=== TASK PROMPT ===
Every line below should be repeated exactly as written.

(Collected data)
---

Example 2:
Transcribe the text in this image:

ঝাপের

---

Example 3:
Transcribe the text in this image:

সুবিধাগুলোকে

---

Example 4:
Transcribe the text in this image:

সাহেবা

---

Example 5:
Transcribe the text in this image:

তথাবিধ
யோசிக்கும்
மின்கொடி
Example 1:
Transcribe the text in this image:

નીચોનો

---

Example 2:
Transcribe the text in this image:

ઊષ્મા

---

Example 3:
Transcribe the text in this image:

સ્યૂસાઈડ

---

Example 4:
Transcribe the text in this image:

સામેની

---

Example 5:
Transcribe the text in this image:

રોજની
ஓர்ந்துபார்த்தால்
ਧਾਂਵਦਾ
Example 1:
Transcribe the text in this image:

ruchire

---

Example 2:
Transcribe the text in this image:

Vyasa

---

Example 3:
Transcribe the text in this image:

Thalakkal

=== SOLUTION ===
---

Example 2:
Transcribe the text in this image:

ঝাপের

---

Example 3:
Transcribe the text in this image:

সুবিধাগুলোকে

---

Example 4:
Transcribe the text in this image:

সাহেবা

---

Example 5:
Transcribe the text in this image:

তথাবিধ
யோசிக்கும்
மின்கொடி
Example 1:
Transcribe the text in this image:

નીચોનો

---

Example 2:
Transcribe the text in this image:

ઊષ્મા

---

Example 3:
Transcribe the text in this image:

સ્યૂસાઈડ

---

Example 4:
Transcribe the text in this image:

સામેની

---

Example 5:
Transcribe the text in this image:

રોજની
ஓர்ந்துபார்த்தால்
ਧਾਂਵਦਾ
Example 1:
Transcribe the text in this image:

ruchire

---

Example 2:
Transcribe the text in this image:

Vyasa

---

Example 3:
Transcribe the text in this image:

Thalakkal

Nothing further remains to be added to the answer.